The study of these first galaxies is extremely difficult. Even if their initial luminosity is high, viewed from the Earth they seem very weak and small. Moreover, this weak light falls most of the time into the infra-red part of the spectrum because its wavelength was redshifted by the expansion of the universe. In addition, at these early times, less than one billion years after the Big Bang, the Universe was not entirely transparent and a great part was filled of hydrogen fog which absorbs the UV light of the young galaxies. Indeed, the first galaxies do reionize the intergalactic space, and during this period, called the epoch of reionization, the Universe includes patches of ionized hydrogen in a continuum of opaque neutral hydrogen. In spite of these challenges, the new wide field camera on the Hubble Space Telescope discovered in 2009 several objects, candidates to be the most remote galaxies. The confirmation of the distances from such weak objects is an enormous challenge which can only be addressed by the spectroscopy on large ground-based telescopes, by measuring the redshift of the light of the galaxy. A Franco-British team, led by a researcher from Paris Observatory, made a special request to the director-general of ESO and obtained telescope time on the VLT to observe a candidate galaxy called UDFy-38135539 during 16 hours. After two months of very careful analysis and tests of their results, the team noted that they had clearly detected the very weak hydrogen line redshifted to z= 8.6, which makes this galaxy the most distant object ever confirmed by spectroscopy. A redshift z=8.6 corresponds to a galaxy seen just 600 million years after Big Bang.

The detection of this weak luminosity in Lyman-alpha shows that this galaxy is not sufficient to have reionized the Universe around it.

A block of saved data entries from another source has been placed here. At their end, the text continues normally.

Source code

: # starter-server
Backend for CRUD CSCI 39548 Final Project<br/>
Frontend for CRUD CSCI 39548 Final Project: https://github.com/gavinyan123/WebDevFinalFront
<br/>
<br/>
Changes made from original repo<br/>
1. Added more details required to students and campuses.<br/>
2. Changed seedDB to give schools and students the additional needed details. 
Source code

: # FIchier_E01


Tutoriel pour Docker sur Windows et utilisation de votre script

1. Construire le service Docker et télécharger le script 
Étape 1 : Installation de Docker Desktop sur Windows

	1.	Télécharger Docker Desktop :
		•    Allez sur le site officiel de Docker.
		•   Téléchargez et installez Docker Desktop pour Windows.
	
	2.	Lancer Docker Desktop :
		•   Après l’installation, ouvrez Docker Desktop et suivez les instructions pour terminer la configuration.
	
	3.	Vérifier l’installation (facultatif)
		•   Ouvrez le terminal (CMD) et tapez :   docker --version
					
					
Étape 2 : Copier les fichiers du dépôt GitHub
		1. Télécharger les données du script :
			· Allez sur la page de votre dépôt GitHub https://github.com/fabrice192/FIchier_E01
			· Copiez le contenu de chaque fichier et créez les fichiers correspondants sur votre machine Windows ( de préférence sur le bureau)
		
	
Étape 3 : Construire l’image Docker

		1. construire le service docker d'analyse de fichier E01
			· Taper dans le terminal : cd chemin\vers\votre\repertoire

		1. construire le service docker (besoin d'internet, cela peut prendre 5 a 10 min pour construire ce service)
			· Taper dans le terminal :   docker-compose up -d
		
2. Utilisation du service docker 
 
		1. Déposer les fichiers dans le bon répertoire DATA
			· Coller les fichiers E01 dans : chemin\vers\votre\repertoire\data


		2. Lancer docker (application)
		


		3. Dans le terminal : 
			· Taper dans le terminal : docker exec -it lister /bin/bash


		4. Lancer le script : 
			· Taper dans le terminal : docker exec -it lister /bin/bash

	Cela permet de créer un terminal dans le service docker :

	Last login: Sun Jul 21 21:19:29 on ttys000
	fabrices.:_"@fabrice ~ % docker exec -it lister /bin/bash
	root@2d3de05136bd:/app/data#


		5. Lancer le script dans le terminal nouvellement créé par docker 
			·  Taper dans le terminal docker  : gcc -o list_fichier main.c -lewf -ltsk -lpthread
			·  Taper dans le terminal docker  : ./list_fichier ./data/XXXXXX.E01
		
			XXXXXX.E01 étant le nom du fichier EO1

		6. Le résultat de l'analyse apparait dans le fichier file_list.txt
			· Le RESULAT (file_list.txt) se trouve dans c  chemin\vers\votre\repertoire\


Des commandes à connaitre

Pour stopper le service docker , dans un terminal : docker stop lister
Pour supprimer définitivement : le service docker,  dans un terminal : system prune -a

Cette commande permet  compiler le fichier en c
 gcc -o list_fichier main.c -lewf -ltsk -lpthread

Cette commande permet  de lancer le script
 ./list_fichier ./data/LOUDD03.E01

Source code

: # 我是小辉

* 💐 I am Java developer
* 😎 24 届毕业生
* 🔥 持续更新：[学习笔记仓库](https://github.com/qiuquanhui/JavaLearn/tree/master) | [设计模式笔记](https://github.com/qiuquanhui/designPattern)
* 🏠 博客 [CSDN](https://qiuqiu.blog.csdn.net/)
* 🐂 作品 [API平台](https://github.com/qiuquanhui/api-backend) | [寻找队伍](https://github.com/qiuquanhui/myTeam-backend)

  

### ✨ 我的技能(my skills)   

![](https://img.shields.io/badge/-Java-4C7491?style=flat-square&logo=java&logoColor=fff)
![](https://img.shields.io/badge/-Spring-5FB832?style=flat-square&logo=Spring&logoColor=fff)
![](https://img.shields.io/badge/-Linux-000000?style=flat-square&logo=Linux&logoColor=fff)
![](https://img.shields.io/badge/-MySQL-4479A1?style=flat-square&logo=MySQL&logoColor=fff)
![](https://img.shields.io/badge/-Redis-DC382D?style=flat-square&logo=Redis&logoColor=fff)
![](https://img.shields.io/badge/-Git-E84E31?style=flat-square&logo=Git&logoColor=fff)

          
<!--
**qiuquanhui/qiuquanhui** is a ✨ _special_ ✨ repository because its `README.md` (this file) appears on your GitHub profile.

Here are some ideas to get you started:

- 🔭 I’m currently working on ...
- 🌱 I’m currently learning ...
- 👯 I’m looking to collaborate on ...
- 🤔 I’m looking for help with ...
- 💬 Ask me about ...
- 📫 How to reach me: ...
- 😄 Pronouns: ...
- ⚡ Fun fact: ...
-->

There must be other galaxies, probably weaker, less massive and close to this galaxy, which also helped to make space transparent around it.

At the limit of capacity of the current telescopes, this type of scientific problems could be fully approached with the very large instruments of the future, i.e. the European Extremely Large Telescope (E-ELT), the James Webb Space Telescope (JWST), or the large millimetre interferometer ALMA (Atacama Large Millimeter Array).